%%
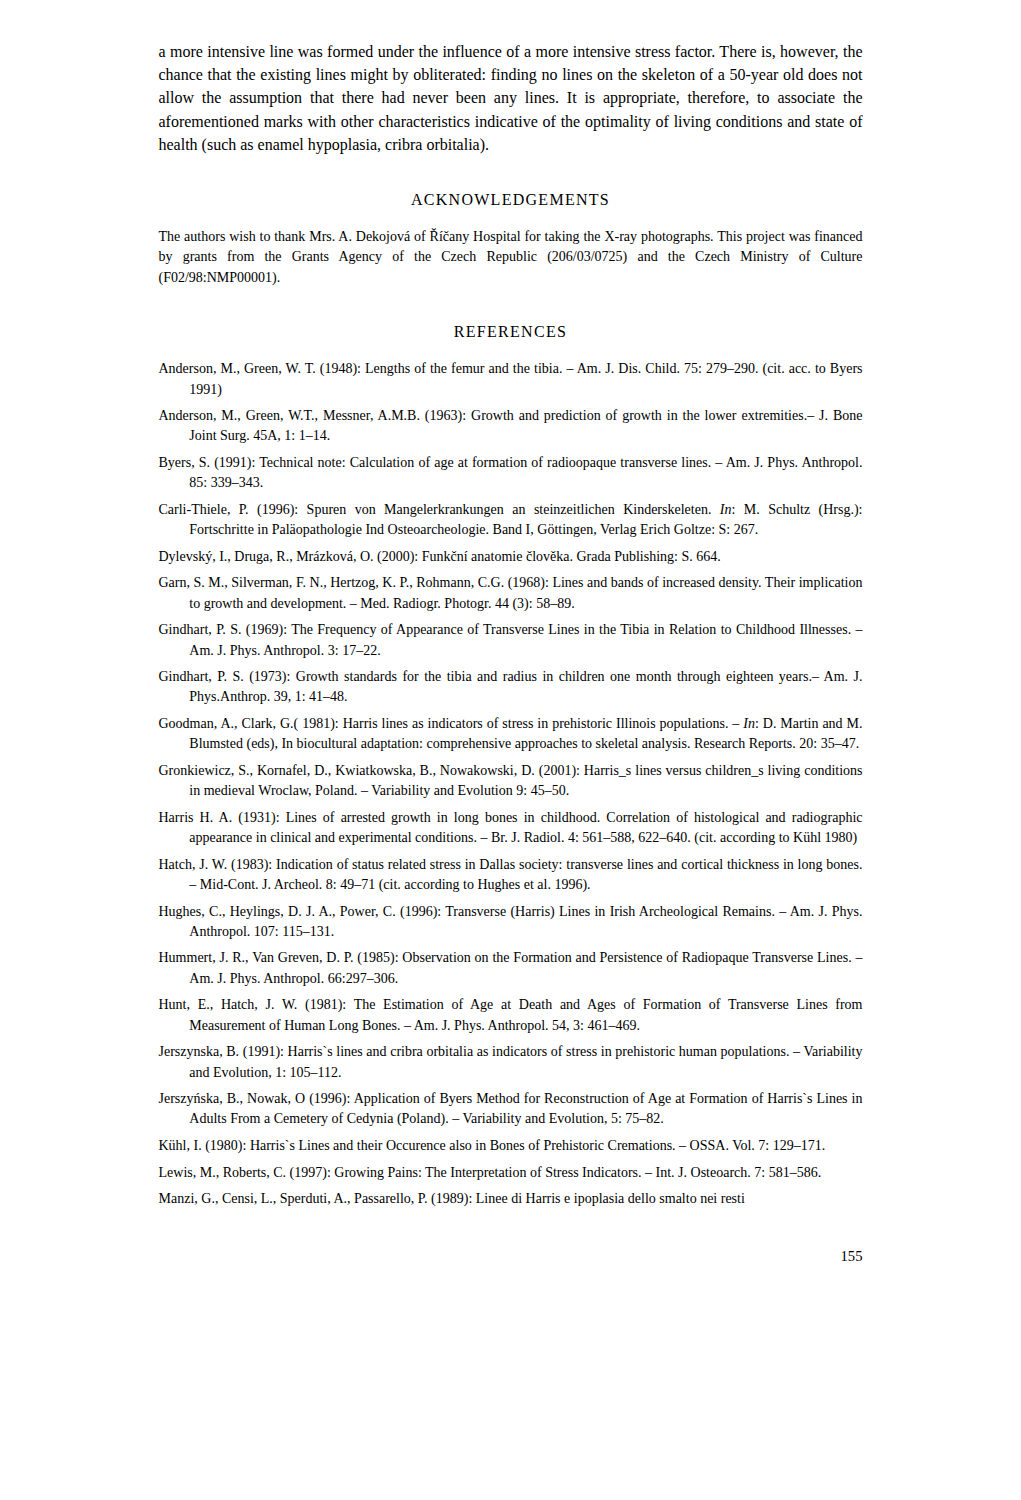a more intensive line was formed under the influence of a more intensive stress factor. There is, however, the chance that the existing lines might by obliterated: finding no lines on the skeleton of a 50-year old does not allow the assumption that there had never been any lines. It is appropriate, therefore, to associate the aforementioned marks with other characteristics indicative of the optimality of living conditions and state of health (such as enamel hypoplasia, cribra orbitalia).
ACKNOWLEDGEMENTS
The authors wish to thank Mrs. A. Dekojová of Říčany Hospital for taking the X-ray photographs. This project was financed by grants from the Grants Agency of the Czech Republic (206/03/0725) and the Czech Ministry of Culture (F02/98:NMP00001).
REFERENCES
Anderson, M., Green, W. T. (1948): Lengths of the femur and the tibia. – Am. J. Dis. Child. 75: 279–290. (cit. acc. to Byers 1991)
Anderson, M., Green, W.T., Messner, A.M.B. (1963): Growth and prediction of growth in the lower extremities.– J. Bone Joint Surg. 45A, 1: 1–14.
Byers, S. (1991): Technical note: Calculation of age at formation of radioopaque transverse lines. – Am. J. Phys. Anthropol. 85: 339–343.
Carli-Thiele, P. (1996): Spuren von Mangelerkrankungen an steinzeitlichen Kinderskeleten. In: M. Schultz (Hrsg.): Fortschritte in Paläopathologie Ind Osteoarcheologie. Band I, Göttingen, Verlag Erich Goltze: S: 267.
Dylevský, I., Druga, R., Mrázková, O. (2000): Funkční anatomie člověka. Grada Publishing: S. 664.
Garn, S. M., Silverman, F. N., Hertzog, K. P., Rohmann, C.G. (1968): Lines and bands of increased density. Their implication to growth and development. – Med. Radiogr. Photogr. 44 (3): 58–89.
Gindhart, P. S. (1969): The Frequency of Appearance of Transverse Lines in the Tibia in Relation to Childhood Illnesses. – Am. J. Phys. Anthropol. 3: 17–22.
Gindhart, P. S. (1973): Growth standards for the tibia and radius in children one month through eighteen years.– Am. J. Phys.Anthrop. 39, 1: 41–48.
Goodman, A., Clark, G.( 1981): Harris lines as indicators of stress in prehistoric Illinois populations. – In: D. Martin and M. Blumsted (eds), In biocultural adaptation: comprehensive approaches to skeletal analysis. Research Reports. 20: 35–47.
Gronkiewicz, S., Kornafel, D., Kwiatkowska, B., Nowakowski, D. (2001): Harris_s lines versus children_s living conditions in medieval Wroclaw, Poland. – Variability and Evolution 9: 45–50.
Harris H. A. (1931): Lines of arrested growth in long bones in childhood. Correlation of histological and radiographic appearance in clinical and experimental conditions. – Br. J. Radiol. 4: 561–588, 622–640. (cit. according to Kühl 1980)
Hatch, J. W. (1983): Indication of status related stress in Dallas society: transverse lines and cortical thickness in long bones. – Mid-Cont. J. Archeol. 8: 49–71 (cit. according to Hughes et al. 1996).
Hughes, C., Heylings, D. J. A., Power, C. (1996): Transverse (Harris) Lines in Irish Archeological Remains. – Am. J. Phys. Anthropol. 107: 115–131.
Hummert, J. R., Van Greven, D. P. (1985): Observation on the Formation and Persistence of Radiopaque Transverse Lines. – Am. J. Phys. Anthropol. 66:297–306.
Hunt, E., Hatch, J. W. (1981): The Estimation of Age at Death and Ages of Formation of Transverse Lines from Measurement of Human Long Bones. – Am. J. Phys. Anthropol. 54, 3: 461–469.
Jerszynska, B. (1991): Harris`s lines and cribra orbitalia as indicators of stress in prehistoric human populations. – Variability and Evolution, 1: 105–112.
Jerszyńska, B., Nowak, O (1996): Application of Byers Method for Reconstruction of Age at Formation of Harris`s Lines in Adults From a Cemetery of Cedynia (Poland). – Variability and Evolution, 5: 75–82.
Kühl, I. (1980): Harris`s Lines and their Occurence also in Bones of Prehistoric Cremations. – OSSA. Vol. 7: 129–171.
Lewis, M., Roberts, C. (1997): Growing Pains: The Interpretation of Stress Indicators. – Int. J. Osteoarch. 7: 581–586.
Manzi, G., Censi, L., Sperduti, A., Passarello, P. (1989): Linee di Harris e ipoplasia dello smalto nei resti
155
%%
▶ [WHAT THE TASK ASKS]:
Copy exactly the lines running from the one that holds "Hatch, J. W. (1983): Indication" to the last line of the listing above. Include both of those lines.

▶ [ANSWER SPACE]:
Hatch, J. W. (1983): Indication of status related stress in Dallas society: transverse lines and cortical thickness in long bones. – Mid-Cont. J. Archeol. 8: 49–71 (cit. according to Hughes et al. 1996).
Hughes, C., Heylings, D. J. A., Power, C. (1996): Transverse (Harris) Lines in Irish Archeological Remains. – Am. J. Phys. Anthropol. 107: 115–131.
Hummert, J. R., Van Greven, D. P. (1985): Observation on the Formation and Persistence of Radiopaque Transverse Lines. – Am. J. Phys. Anthropol. 66:297–306.
Hunt, E., Hatch, J. W. (1981): The Estimation of Age at Death and Ages of Formation of Transverse Lines from Measurement of Human Long Bones. – Am. J. Phys. Anthropol. 54, 3: 461–469.
Jerszynska, B. (1991): Harris`s lines and cribra orbitalia as indicators of stress in prehistoric human populations. – Variability and Evolution, 1: 105–112.
Jerszyńska, B., Nowak, O (1996): Application of Byers Method for Reconstruction of Age at Formation of Harris`s Lines in Adults From a Cemetery of Cedynia (Poland). – Variability and Evolution, 5: 75–82.
Kühl, I. (1980): Harris`s Lines and their Occurence also in Bones of Prehistoric Cremations. – OSSA. Vol. 7: 129–171.
Lewis, M., Roberts, C. (1997): Growing Pains: The Interpretation of Stress Indicators. – Int. J. Osteoarch. 7: 581–586.
Manzi, G., Censi, L., Sperduti, A., Passarello, P. (1989): Linee di Harris e ipoplasia dello smalto nei resti
155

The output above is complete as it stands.